» CONSIGNE A: Selon la chronique sur le dopage dans le hockey suisse, pourquoi le dopage est-il presque absent de ce sport en Suisse ? Réponds en une à trois phrases.
» CONSIGNE B: Recopie mot pour mot le passage de la chronique sur le dopage dans le hockey suisse, de « Pour Christian Dubé, les » à « hockey pour lematin.ch. ».

» TEXTE FOURNI:
========================================================================
Publié21. janvier 2025, 07:25
La chronique de Christian Dubé: Le dopage est presque inexistant dans le hockey suisse
En Suisse, les joueurs sont très souvent testés. Les rares cas sont liés à la prise de drogue dans un cadre festif ou d’un médicament qui contient un produit illicite.
par
Christian Dubé

Pour Christian Dubé, les tests antidopage sont rigoureux en Suisse.
Imago
Christian Dubé (47 ans) a été hockeyeur professionnel en NHL, à Lugano, Berne et Fribourg-Gottéron. Entre 2015 et 2024, il a assuré des fonctions de directeur sportif et d’entraîneur en chef à Fribourg-Gottéron. Il commente désormais l’actualité du hockey pour lematin.ch.
Quand je suis revenu en Suisse, au HC Lugano en 1999, je passais environ un contrôle antidopage par semaine. Le rythme augmentait pour les play-off, où j’étais testé tous les deux matches. Il en était de même pour tous les joueurs des équipes nationales.
La situation n’a pas changé. Les contrôles sont si fréquents, réguliers et rigoureux, comme ils sont organisés par Swiss Olympic, que le dopage est presque inexistant dans le hockey suisse.
Voilà comment ça se passe concrètement. Déjà, tous les clubs ont une séance d’information avant le début de la saison et reçoivent une liste complète de tous les produits interdits et de tous les médicaments qui contiennent une substance illicite. Il faut faire très attention et toujours discuter avec le médecin de l’équipe avant de prendre un médoc.
Uriner sous les yeux du contrôleur
Ensuite, pendant la saison, nous sommes avertis avant le match qu’il y aura des contrôles antidopage. Après la partie, trois joueurs sont choisis et sont suivis par les contrôleurs jusqu’à ce qu’ils aient uriné. Il faut bien comprendre: ils attendent à côté des athlètes et les regardent pisser.
========================================================================
» DONNÉES EXTRAITES:
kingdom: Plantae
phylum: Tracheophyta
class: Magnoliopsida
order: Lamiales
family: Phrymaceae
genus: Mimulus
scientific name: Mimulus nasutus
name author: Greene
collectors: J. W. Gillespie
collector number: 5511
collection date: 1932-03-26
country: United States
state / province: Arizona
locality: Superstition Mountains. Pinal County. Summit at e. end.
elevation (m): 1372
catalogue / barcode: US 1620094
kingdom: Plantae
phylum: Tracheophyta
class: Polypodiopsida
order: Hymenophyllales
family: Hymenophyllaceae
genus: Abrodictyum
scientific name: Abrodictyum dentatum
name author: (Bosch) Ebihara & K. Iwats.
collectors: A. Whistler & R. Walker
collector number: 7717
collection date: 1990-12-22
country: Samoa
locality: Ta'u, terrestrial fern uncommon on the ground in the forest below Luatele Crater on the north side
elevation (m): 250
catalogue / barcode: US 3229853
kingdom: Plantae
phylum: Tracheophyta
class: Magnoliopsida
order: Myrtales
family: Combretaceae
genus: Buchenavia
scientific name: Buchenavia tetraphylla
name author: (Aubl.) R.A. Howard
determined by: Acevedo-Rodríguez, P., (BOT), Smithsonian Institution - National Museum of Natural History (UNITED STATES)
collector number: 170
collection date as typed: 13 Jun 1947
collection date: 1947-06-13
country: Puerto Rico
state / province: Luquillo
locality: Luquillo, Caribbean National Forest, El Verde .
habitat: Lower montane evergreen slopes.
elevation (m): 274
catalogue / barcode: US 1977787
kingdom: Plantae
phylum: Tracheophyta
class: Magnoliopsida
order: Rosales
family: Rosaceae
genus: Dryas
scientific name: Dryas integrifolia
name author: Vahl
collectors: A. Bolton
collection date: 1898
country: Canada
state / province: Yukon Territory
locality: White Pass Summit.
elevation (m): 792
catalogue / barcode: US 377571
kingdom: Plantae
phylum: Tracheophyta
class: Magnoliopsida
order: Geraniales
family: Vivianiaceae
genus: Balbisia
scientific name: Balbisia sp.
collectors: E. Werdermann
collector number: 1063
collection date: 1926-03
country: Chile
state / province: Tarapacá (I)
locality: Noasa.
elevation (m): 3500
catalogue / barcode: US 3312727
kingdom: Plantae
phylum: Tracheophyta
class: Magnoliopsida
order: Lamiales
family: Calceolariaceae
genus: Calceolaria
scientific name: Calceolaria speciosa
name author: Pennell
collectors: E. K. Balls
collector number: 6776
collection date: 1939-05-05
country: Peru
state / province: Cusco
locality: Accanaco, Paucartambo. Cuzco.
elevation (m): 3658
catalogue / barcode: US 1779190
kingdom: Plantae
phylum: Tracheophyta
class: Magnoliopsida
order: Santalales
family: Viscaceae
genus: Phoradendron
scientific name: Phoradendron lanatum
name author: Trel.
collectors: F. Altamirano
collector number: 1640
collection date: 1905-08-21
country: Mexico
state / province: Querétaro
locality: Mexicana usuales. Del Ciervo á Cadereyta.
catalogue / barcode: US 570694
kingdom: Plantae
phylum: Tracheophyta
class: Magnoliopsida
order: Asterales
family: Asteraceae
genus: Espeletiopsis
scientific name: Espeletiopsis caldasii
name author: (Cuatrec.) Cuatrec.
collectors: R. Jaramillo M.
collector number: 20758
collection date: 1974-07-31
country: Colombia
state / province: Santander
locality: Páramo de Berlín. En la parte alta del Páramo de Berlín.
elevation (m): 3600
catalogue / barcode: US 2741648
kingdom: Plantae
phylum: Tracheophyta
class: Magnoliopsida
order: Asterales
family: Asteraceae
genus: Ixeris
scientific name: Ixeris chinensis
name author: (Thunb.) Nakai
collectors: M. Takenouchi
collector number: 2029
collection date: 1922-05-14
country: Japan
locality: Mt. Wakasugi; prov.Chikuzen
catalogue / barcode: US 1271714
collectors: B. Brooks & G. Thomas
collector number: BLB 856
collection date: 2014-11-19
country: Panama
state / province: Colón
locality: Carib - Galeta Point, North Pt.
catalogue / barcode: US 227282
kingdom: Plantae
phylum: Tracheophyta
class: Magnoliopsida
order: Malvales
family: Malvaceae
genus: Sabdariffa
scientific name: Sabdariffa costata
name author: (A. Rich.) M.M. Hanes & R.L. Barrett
========================================================================
» CORRIGÉ A: Parce que les contrôles antidopage, organisés par Swiss Olympic, sont très fréquents, réguliers et rigoureux.

» CORRIGÉ B:
Pour Christian Dubé, les tests antidopage sont rigoureux en Suisse.
Imago
Christian Dubé (47 ans) a été hockeyeur professionnel en NHL, à Lugano, Berne et Fribourg-Gottéron. Entre 2015 et 2024, il a assuré des fonctions de directeur sportif et d’entraîneur en chef à Fribourg-Gottéron. Il commente désormais l’actualité du hockey pour lematin.ch.